Irregolarità in un cantiere e alimenti senza tracciabilità: denunce e sequestri in Calabria
Operai senza formazione e ponteggio senza documentazione. In un negozio sequestrati salumi, formaggi e uova privi di etichette. Sanzioni per 6mila euro
Prosegue senza sosta l’attività dei Carabinieri della Compagnia di Melito di Porto Salvo a tutela dei lavoratori e della sicurezza nei luoghi di lavoro.
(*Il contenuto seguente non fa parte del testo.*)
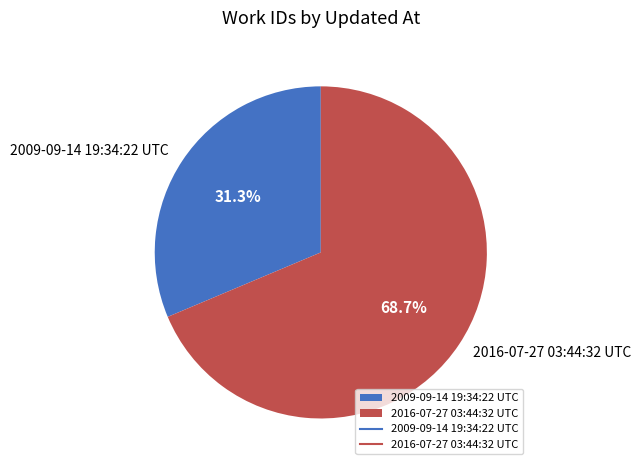

What percentage is the 2016-07-27 03:44:32 UTC slice, to the nearest percent?

69%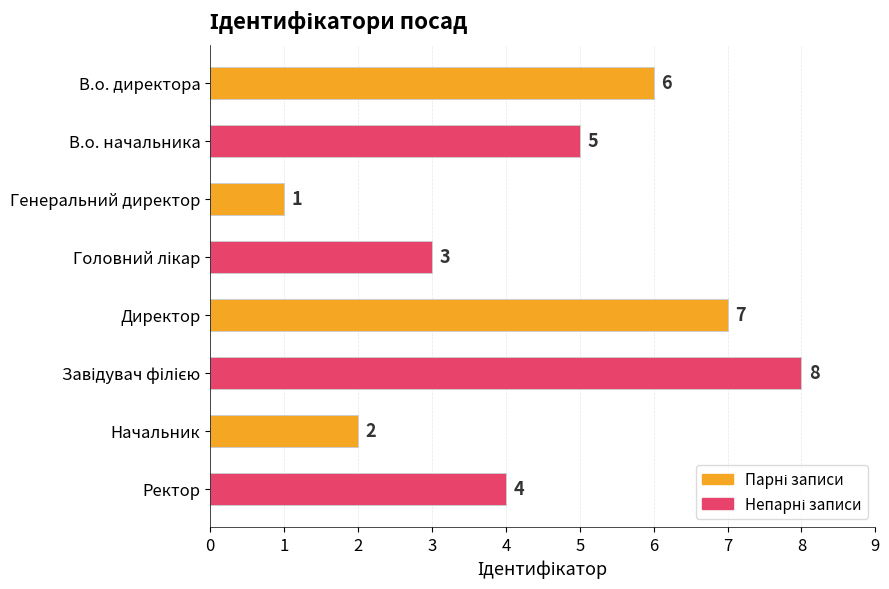

At which category does the chart reach its minimum across all series?

Генеральний директор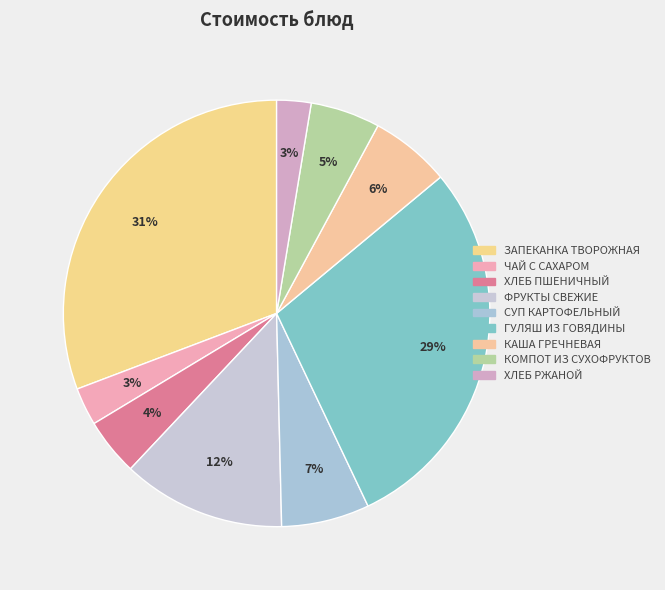

Count the number of slices in the pie.

9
Nell’ambito di un servizio con il supporto del Nucleo Antisofisticazioni e Sanità e del Nucleo Ispettorato del Lavoro di Reggio Calabria, i militari hanno effettuato controlli mirati al contrasto del lavoro irregolare e al rispetto delle norme di salute e sicurezza.
Nel corso delle ispezioni, il legale rappresentante di una società edile è stato denunciato alla Procura della Repubblica di Reggio Calabria per non aver garantito la formazione prevista in materia di sicurezza a alcuni operai e per la mancata esibizione del piano di montaggio, uso e smontaggio del ponteggio metallico.
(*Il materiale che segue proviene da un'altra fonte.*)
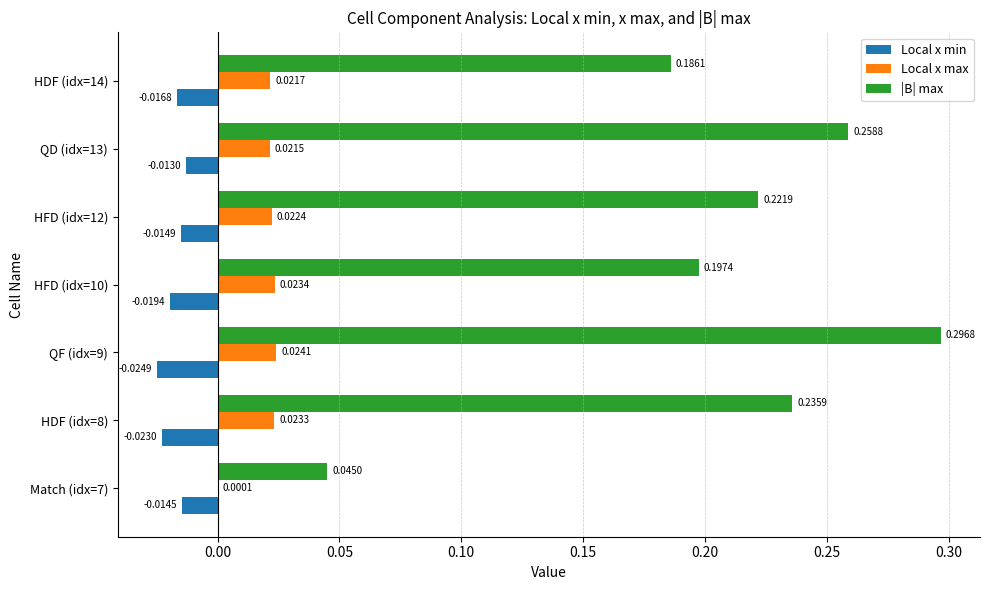

What is the sum of all Local x max values?

0.1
Contestualmente, presso un negozio di alimentari del centro cittadino sono stati sequestrati quasi 20 chilogrammi tra salumi e formaggi e circa 130 uova privi di tracciabilità. Accertata anche la mancata applicazione delle procedure di autocontrollo aziendale previste dal sistema HACCP. Complessivamente sono state elevate sanzioni per circa 6.000 euro. L’operazione conferma l’impegno costante dell’Arma nel presidio del territorio, con particolare attenzione alla tutela dei lavoratori e della sicurezza alimentare.